I’ve always enjoyed sport – playing, watching, reading and writing about it. As a boy it was an obsession and at 10 I represented South London at football and cricket. In my late teens I played in the English Amateur Snooker Championships.

The headmaster interviewing me as an 11 year old for a place at Alleyn’s School, Dulwich, seemed unimpressed that I wanted to become a professional cricketer. Sense of humour must have prevailed and he let me in.
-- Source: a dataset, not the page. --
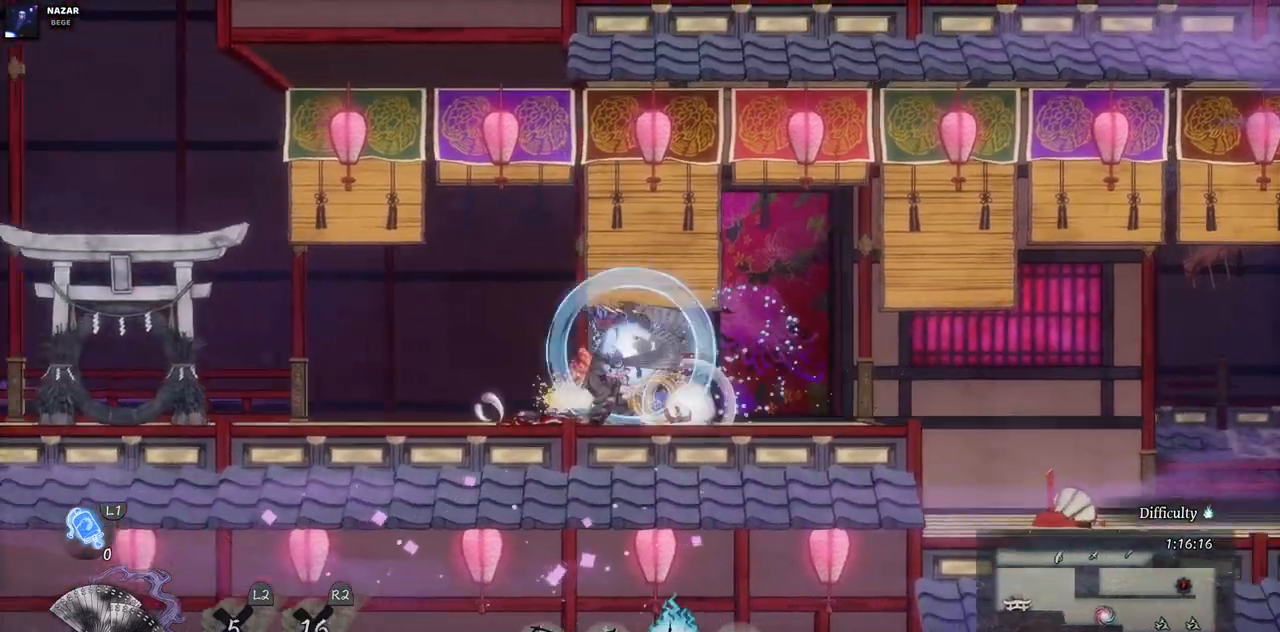
{"buttons": [], "left_stick": "center", "right_stick": "center", "events": [[233, "DPAD_LEFT", "up"]]}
As well as sport the school fostered an interest in chess, music and literature, although the music and English teachers would have curled up in disbelief at my saying that.

I spent school holidays playing in junior tennis tournaments and reached the semi-finals of the national junior championships played at Wimbledon.

Later

In those pre 1968, amateur years, tennis was different from now. There were no ranking points to play for and no prize money. The prize for winning the men’s singles at Wimbledon was a silver cup. We survived on expenses and had such a good time I’m unsure how I managed to play at Wimbledon 6 times. This tennis life of fun is evoked best by Gordon Forbes in his hilarious and lyrical ‘A Handful of Summers’ – surely the best sports book of them all.

The 60s, youth and a freewheeling tennis life left their mark on many. But my old school had done its work, just. An Alleynian epiphany at 16 somehow kept me to the straight and almost narrow. ‘The crow makes wing to the rooky wood,’ in a formal English class, and Beethoven’s Waldstein, played by an end of his tether music teacher in a riotous class, were the words and music that did it. They moved me. Alleyns had come up trumps. There was more to life than balls.

Eventually I moved to Eastbourne to teach tennis and combine it with freelancing as a journalist. Tennis coaching became my main occupation and I enjoyed working with promising young players. A few pupils went on to become top British players. I have been the private coach to 8 British junior champions. I also held a position as a national trainer and was responsible for the leading players under 12 in the country. For two years Tim Henman was in that group. I coach tennis now at the David Lloyd Club, Eastbourne and at Meads L.T.C.

Writing

During my tournament tennis years I wrote a weekly column in the Croydon Advertiser, monthly features for the American magazine World Tennis and the British magazine, Lawn Tennis. I also wrote tennis reports for the national press. When I took up tennis coaching I continued to write features for magazines and newspapers. Not all were about tennis. I now write about anything that interests and inspires me. My work has appeared in The Times, The Sunday Telegraph and The Guardian. Magazines I have contributed to include Country Life, Choice, Maxim, Mens’ Fitness, Father’s Quarterly and Living France.